* _Textausschnitt_

....

Aufgrund massiver Investitionen in ihre moderne Landwirtschaft über einen Zeitraum von drei Jahrzehnten, ist die Ukraine mittlerweile der viertgrößte Getreide-Exporteur der Welt (basierend auf Weizen, Mais und Gerste). Dem Land gehört ein Drittel der „schwarzen Erde“, die als der weltweit beste Boden gilt. Als größter Staat in Europa verfügt die Ukraine über eine sehr große Anbaufläche; darüber hinaus wird das Produktionsvolumen mithilfe von IT-mechanisierter Landwirtschaft rasch immer mehr gesteigert.
In einer Kleinen Anfrage der Bundestagsfraktion der Partei DIE LINKE wird ausgeführt: „Die Ukraine galt in der Vergangenheit als die Kornkammer der Sowjetunion und ist wegen ihres beträchtlichen Vorkommens von Schwarzerde als besonders fruchtbar und produktiv bekannt. Mit 32 Millionen Hektar Anbaufläche verfügt die Ukraine über doppelt so viel landwirtschaftlich nutzbare Fläche wie Deutschland.“
Das Bundesministerium für Ernährung und Wirtschaft (BMEL) wörtlich: „So spielt der Agrarsektor mit seinem Anteil von 18 Prozent am BIP auch eine wichtige volkswirtschaftliche Rolle. Mit einem Beitrag von 42 Prozent zum Gesamtexport ist er sogar maßgeblicher Faktor im Handelsbereich (…) Jährlich werden in der Ukraine über 60 Millionen Tonnen Getreide produziert, davon hauptsächlich Weizen, Mais und Gerste. Mehr als die Hälfte wird exportiert. Im weltweiten Vergleich steht die Ukraine hier an vorderen Positionen. Bei Zuckerrüben ist sie einer der größten Produzenten Europas und bei den Ölsaaten Weltmarktführer. In der Südukraine ermöglichen lange Sonnenperioden teilweise zwei Ernten im Sommer, hauptsächlich Obst und Gemüse. Trotz des Rückgangs der Nutztierbestände haben die Tierproduktion und die Milchverarbeitung weiterhin Bedeutung.“
All diese Faktoren haben dazu geführt, dass deutsche Firmen ein großes Interesse daran haben, mit der Ukraine im Bereich der Agrarwirtschaft zu kooperieren. Der deutsche Landtechnik Hersteller "Horsch Maschinen GmbH" hat angekündigt, 4,5 Millionen Euro in der Ukraine zu investieren.

....

* _Anweisungen_
• a. Prüfen Sie, ob die folgenden Aussagen mit dem Text zur ukrainischen Landwirtschaft übereinstimmen: (i) Die Ukraine verfügt über doppelt so viel landwirtschaftlich nutzbare Fläche wie Deutschland. (ii) Der Agrarsektor trägt 18 Prozent zum Gesamtexport bei. (iii) Bei den Ölsaaten ist die Ukraine Weltmarktführer. Antworten Sie jeweils mit Ja oder Nein und belegen Sie dies mit einem wörtlichen Zitat aus dem Text.
• b. Zitieren Sie aus dem Text zur ukrainischen Landwirtschaft wörtlich die Passage von „Aufgrund massiver Investitionen“ bis „immer mehr gesteigert.“.
• c. Führen Sie den Text zur ukrainischen Landwirtschaft im Anschluss an seinen letzten Satz weiter.
Die nachstehenden Zeilen stammen aus einer anderen Quelle.

* _Angezeigte Einträge_

....

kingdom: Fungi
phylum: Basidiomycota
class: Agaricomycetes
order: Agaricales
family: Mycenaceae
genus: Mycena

....

* _Antworten je Aufgabe_
• a.
(i) Ja – „Mit 32 Millionen Hektar Anbaufläche verfügt die Ukraine über doppelt so viel landwirtschaftlich nutzbare Fläche wie Deutschland.“
(ii) Nein – „Mit einem Beitrag von 42 Prozent zum Gesamtexport ist er sogar maßgeblicher Faktor im Handelsbereich“
(iii) Ja – „bei den Ölsaaten Weltmarktführer“

• b.
Aufgrund massiver Investitionen in ihre moderne Landwirtschaft über einen Zeitraum von drei Jahrzehnten, ist die Ukraine mittlerweile der viertgrößte Getreide-Exporteur der Welt (basierend auf Weizen, Mais und Gerste). Dem Land gehört ein Drittel der „schwarzen Erde“, die als der weltweit beste Boden gilt. Als größter Staat in Europa verfügt die Ukraine über eine sehr große Anbaufläche; darüber hinaus wird das Produktionsvolumen mithilfe von IT-mechanisierter Landwirtschaft rasch immer mehr gesteigert.

• c.
„Die Ukraine ist eines der Länder mit den größten Schwarzerde-Vorkommen der Welt und liegt zentral in Europa. Als Agrarland hat die Ukraine in der Vergangenheit eine wichtige Rolle gespielt, und das wird auch in Zukunft so bleiben. Als einer der führenden Hersteller von Bodenbearbeitungsgeräten, Sämaschinen und Pflanzenschutztechnik weltweit, dürfen wir in einem solch wichtigen Markt nicht fehlen“, sagte Geschäftsführer von Horsch Ukraine, Herrn Johannes Kluth, im Gespräch mit der AHK Ukraine.
Dem Oakland Institute zufolge sind unter anderem folgende Firmen in der Ukraine vertreten:
Trigon Agri (Dänemark), Public Investment Fund (PIF) of Saudi Arabia, Saudi Al Rajhi Group, Almarai Co. (Saudi-Arabien), Renaissance Group (Russland), MK Group (Serbien), Glencore Xstrata PLC (Schweiz), Sintal Agriculture Plc und Mriya Agro Holding Public Limited (Zypern), Agrokultura AB (Schweden), AgroGeneration (Frankreich), Kernel Holding S.A. (Luxemburg) und MCB Agricole (Österreich).
Doch nicht nur deutsche und internationale Firmen, sondern auch europäische und US-amerikanische Banken und Finanzinstitutionen haben ein großes Interesse daran, die Agrarwirtschaft in der Ukraine zu entwickeln. Von der "Europäischen Bank für Wiederaufbau und Entwicklung" (EBRD), der "Europäischen Investitionsbank" (EIB), der "Internationalen Finanz-Corporation" (IFC) und der "Black Sea Trade and Development Bank" wurden beispielsweise der Bau von Getreideterminals, Getreidesilos und Biogasanlagen finanziert. Hinzu kamen Kreditvergaben zur Verbesserung der Bewässerungs- und Landtechnik, berichtet Germany Trade & Invest (GTAI).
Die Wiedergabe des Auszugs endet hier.